##### DATA SECTION #####
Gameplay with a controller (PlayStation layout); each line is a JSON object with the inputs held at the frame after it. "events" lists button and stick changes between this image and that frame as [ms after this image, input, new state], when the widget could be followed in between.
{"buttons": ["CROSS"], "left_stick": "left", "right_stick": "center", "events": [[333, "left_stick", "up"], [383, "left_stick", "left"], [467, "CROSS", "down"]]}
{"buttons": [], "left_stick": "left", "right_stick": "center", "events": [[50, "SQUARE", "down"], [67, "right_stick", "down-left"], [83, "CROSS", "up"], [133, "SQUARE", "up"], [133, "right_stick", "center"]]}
#####
Set every line of the listing down word for word.

Gameplay with a controller (PlayStation layout); each line is a JSON object with the inputs held at the frame after it. "events" lists button and stick changes between this image and that frame as [ms after this image, input, new state], when the widget could be followed in between.
{"buttons": ["CROSS"], "left_stick": "left", "right_stick": "center", "events": [[333, "left_stick", "up"], [383, "left_stick", "left"], [467, "CROSS", "down"]]}
{"buttons": [], "left_stick": "left", "right_stick": "center", "events": [[50, "SQUARE", "down"], [67, "right_stick", "down-left"], [83, "CROSS", "up"], [133, "SQUARE", "up"], [133, "right_stick", "center"]]}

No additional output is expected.